Gardening has been woven into the fabric of my life. When I was two my parents moved to the country and built a home. A few years later the garage was converted into an apartment for my grandparents.

Each spring a local farmer would come and till up about a half acre of that land. My dad would gas up the rototiller and start making rows. Cindy and I would follow behind with handfuls of seeds or small plants and milk jugs full of water. The little girls would ride back and forth on the cart pulled by the lawn mower to fill up the jugs at the house.

We planted corn, peas, carrots, beans, squash, cucumber, strawberries, tomatoes, potatoes, onions, peppers, lettuce, cabbage, cauliflower, broccoli, watermelon, cantaloupe... if it could grow in Indiana it was in our garden. When my Grandpa died he had just planted some fruit trees and began a grape arbor. I've often wondered what those trees must be producing today.

Starting in early May, every Saturday involved several hours of garden work until the last potato was dug on Labor Day. There was always work to be done because the garden was always changing. But the fruits of all of those hours was amazing.

Mom would send us out with a big, yellow Tupperware bowl for a salad. We would pick the vegetables right out of the ground and in fifteen minutes they were on the table. Our favorite was choosing strawberries for desert. To this day I've never tasted anything as pure and sweet as those berries. Better yet was the taste of sweet corn and pickled beets in the middle of winter. The garden continued to bless us every month of the year.

Now that I have my own family and home to manage I am astounded at the enormity of this garden. I can not imagine how I could ever fit something of this scale into my life. It worked for us then because we did it as a family. Also, my grandpa took it on as his daily work. Many an early morning we would wake to find Grandpa and Mom out hoeing in the garden as the sun rose. My mom says this is when she talked to God.

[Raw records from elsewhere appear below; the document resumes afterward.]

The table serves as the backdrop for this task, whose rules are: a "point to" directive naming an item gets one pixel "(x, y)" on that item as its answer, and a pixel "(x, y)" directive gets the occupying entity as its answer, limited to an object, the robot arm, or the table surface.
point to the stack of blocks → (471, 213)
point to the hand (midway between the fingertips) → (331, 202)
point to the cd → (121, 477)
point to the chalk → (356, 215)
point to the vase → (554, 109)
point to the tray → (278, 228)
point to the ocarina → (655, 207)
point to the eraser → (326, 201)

Through the years the gardener in me has come to the forefront. I have dreams of growing sustainable food, but for now I'm finding joy in perennial flowers, particularly those native to Indiana. Most of my plants came from my mom and sisters' gardens. A few were moved from our first home. Others I have had since they were just a single plant.

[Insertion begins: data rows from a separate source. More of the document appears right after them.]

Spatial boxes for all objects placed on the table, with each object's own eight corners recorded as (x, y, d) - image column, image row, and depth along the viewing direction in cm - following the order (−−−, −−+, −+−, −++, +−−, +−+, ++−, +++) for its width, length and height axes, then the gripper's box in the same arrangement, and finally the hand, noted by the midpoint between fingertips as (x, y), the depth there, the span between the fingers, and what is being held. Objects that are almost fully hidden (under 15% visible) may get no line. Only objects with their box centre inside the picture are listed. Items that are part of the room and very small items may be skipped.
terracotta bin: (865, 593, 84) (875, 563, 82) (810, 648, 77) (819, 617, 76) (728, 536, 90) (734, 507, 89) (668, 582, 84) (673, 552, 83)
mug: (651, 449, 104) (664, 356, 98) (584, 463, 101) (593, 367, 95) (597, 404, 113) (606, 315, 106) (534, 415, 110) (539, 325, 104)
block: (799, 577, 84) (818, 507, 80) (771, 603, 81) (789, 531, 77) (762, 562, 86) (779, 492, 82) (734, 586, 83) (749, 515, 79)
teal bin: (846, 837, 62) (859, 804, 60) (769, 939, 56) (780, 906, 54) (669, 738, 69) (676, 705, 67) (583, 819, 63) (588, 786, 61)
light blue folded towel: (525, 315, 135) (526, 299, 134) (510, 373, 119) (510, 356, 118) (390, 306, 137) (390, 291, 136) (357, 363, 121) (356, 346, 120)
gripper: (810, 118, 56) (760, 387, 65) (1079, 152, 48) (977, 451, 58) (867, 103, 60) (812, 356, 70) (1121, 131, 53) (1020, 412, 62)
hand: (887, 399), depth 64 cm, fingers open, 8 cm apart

There is something very satisfying in watching the cycle of life. I love opening the front door and seeing the changing landscape. Getting my hands dirty is work that I enjoy. More than that, it gives me a quiet place to pray and ponder. Tending my little flower garden is good for my soul.

"I am the true vine, and my Father is the gardener. He cuts off every branch in me that bears no fruit, while every branch that does bear fruit he prunes so that it will be even more fruitful." John 15:1

5 comments:

Heather L. said...

Thanks for sharing your garden (in more ways than one) :) ours is looking pretty good finally! but, I'm beginning to come to grips with all the work it might be through the summer. :) Can't wait for all the beauty it will bring though.

Tisha said...

You are more than welcome to come to my house anytime and get your hands dirty!! I am not sure how I do it, but I manage to kill any plant or flower that I come in contact with. So frustrating!!

mom24 said...

Yes, how I would love to garden and grow the food our family needs. I don't have your experience and barely manage a couple of hanging flowers each year. But even so I know it's a wonderful thing to be outside smelling God's dark earth and listening to the sounds of His creation! Someday you wilol be able to get to the veggies as well.
Blessings,
Andrea

shay said...

I am in the process of starting a garden and I'm out of my depth because its allnew to me.
I loved this post.
Thanks

Kathy in WA said...

Wow - I loved reading this story! It's been so interesting to me to watch dh become passionate over his tomato plants. Silly, little tomato plants.

Now he's thinking about expanding and having a regular little garden. I'm so excited! I love vegetables and hope I can convince him to grow something in addition to tomatoes. Ha!

I think you are right, a large garden takes a lot of time and commitment. Did your family can quite a bit of it?